Era Domingo de Páscoa. O pároco percorria os caminhos e entrava nas casas dos paroquianos para dar a beijar a sagrada Cruz. O séquito era constituído pelo sacristão levando o crusifixo, e mais dois ou três elementos para transportar o caldeiro da água benta, tocar a campainha, assinalando a passagem do acompanhamento. E ainda para recolherem as dádivas dos paroquianos. À entrada do lugar juntavam-se-lhe as crianças integrando o séquito de casa em casa, para saborear as várias guloseimas. Dada a extensão e dispersão dos lugares, o pároco dividia as visitas. O Domingo era destinado aos 5 lugares fixos e às brandas até ao Rodeiro, passando em casa deles, nas Coriscadas, a meio da tarde, no regresso e por isso, ele e a mãe, iam a casa dos avós, da parte da manhã.

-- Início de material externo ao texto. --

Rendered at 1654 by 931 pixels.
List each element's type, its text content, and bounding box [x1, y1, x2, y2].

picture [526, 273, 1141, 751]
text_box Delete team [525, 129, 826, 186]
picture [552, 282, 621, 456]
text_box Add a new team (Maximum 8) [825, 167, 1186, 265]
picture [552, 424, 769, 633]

Pouco antes da chegada do acompanhamento apareceu um rapaz vizinho, com ar triste, a perguntar à avó se podia ficar ali para beijar a cruz.

- Claro rapaz! – disse a avó Isabel.

Passado algum tempo ouviu-se a campainha e a algazarra das crianças no terreiro de S. Bento. A avó chamou toda a gente para irem à missa a celebrar na capela de S. Bento. No final dirigiu-se rapidamente para casa, onde estava uma mesa posta, com a melhor toalha de linho e vários doces, incluindo o tradicional pan leve, e uma garrafa de vinho fino.

O Padre, vestido com uma opa branca e o barrete de quatro bicos, entrou aspergindo água benta para benzer a casa e o sacristão deu o crucifixo a beijar às pessoas, ajoelhadas ao redor da mesa, começando pelo chefe da casa. Terminada a ronda, o padre e a comitiva foram convidados a provar os doces, enquanto o avô entregava a um dos acompanhantes uma garrafa de Porto e alguns ovos para o senhor abade. Alegando ter de percorrer um longo caminho, o padre provou um bocado de pan leve, desejou uma Santa Páscoa e saiu, acompanhado dos seus acólitos, enquanto as crianças engoliam alguma coisa à pressa e corriam para a casa seguinte, exactamente a do rapaz. Como ele não se mexia o Manuel perguntou-lhe:

- Não vais a tua casa beijar a Cruz?

- O Padre não vai a minha casa! – respondeu o garoto com tristeza.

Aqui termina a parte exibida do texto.